2. BadAir: We're Amtrak with wings.
3. Join our frequent near-miss program.
4. On our flights, every section is a smoking section.
5. Ask about our out-of-court settlements.
6. Our staff has had lots of experience counseling next-of-kin.
7. Are our jet engines too noisy? Don't worry. We'll turn them off.
8. Complimentary champagne during free-fall.
9. Enjoy the in-flight movie in the plane next to you.
10. The kids will love our inflatable slides.
11. If you think it's so easy, get your own plane!
12. Which will fall faster, our stock price or our planes?
13. Our pilots are all terminally ill and have nothing to lose.
14. BadAir: We may be landing on your street.
15. BadAir: Terrorists are afraid to fly with us.
16. Bring a bathing suit.
17. Some airlines are content to fly thousands of feet over landmarks. We try to get as close as possible for the best view.

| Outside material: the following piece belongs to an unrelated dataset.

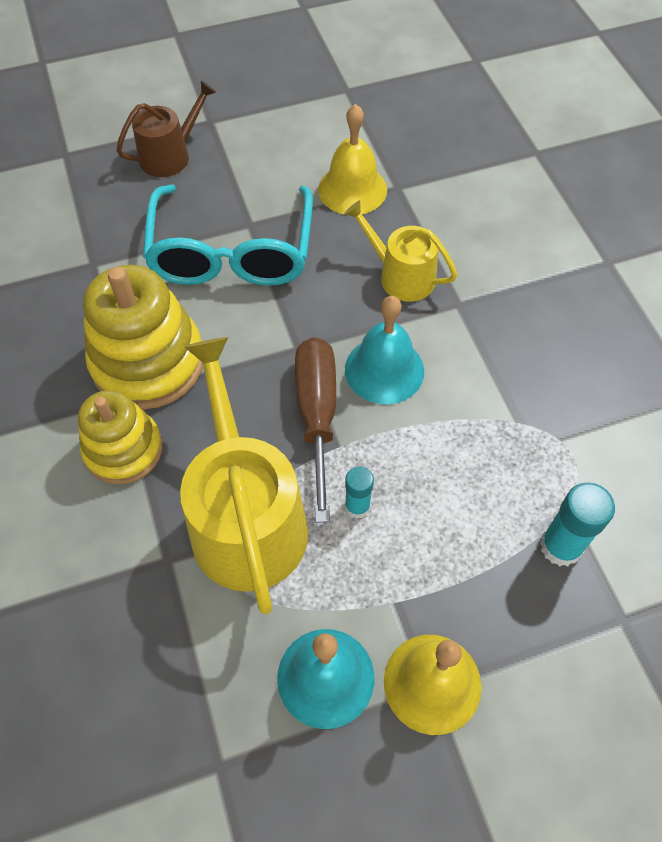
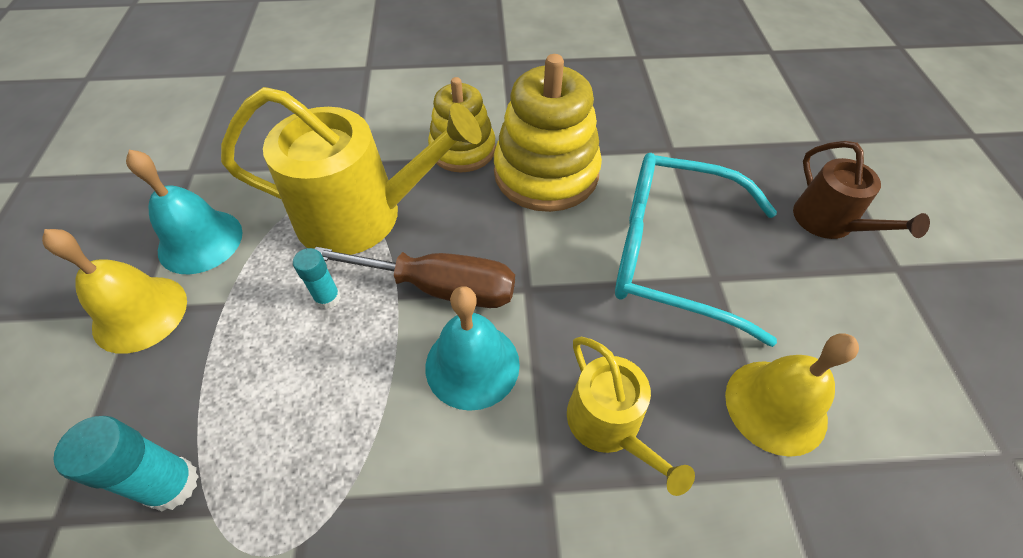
camera: 105 degrees right, 5 degrees down
yellow watering can [344,200,457,302] -> yellow watering can turned 105 degrees clockwise [567,337,695,496]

18. That guy who crashed into the White House was one of our best pilots.
19. Fly BadAir and enjoy a free two-week hospital stay on us.
20. BadAir: A real man lands where he wants to.
A guy had just returned from two weeks of vacation. He asked his boss for two more weeks off to get married. "What?" shouted the boss, "I can't give you more time now. Why didn't you get married while you were off?" "Are you nuts?" he replied. "That would have ruined my whole vacation."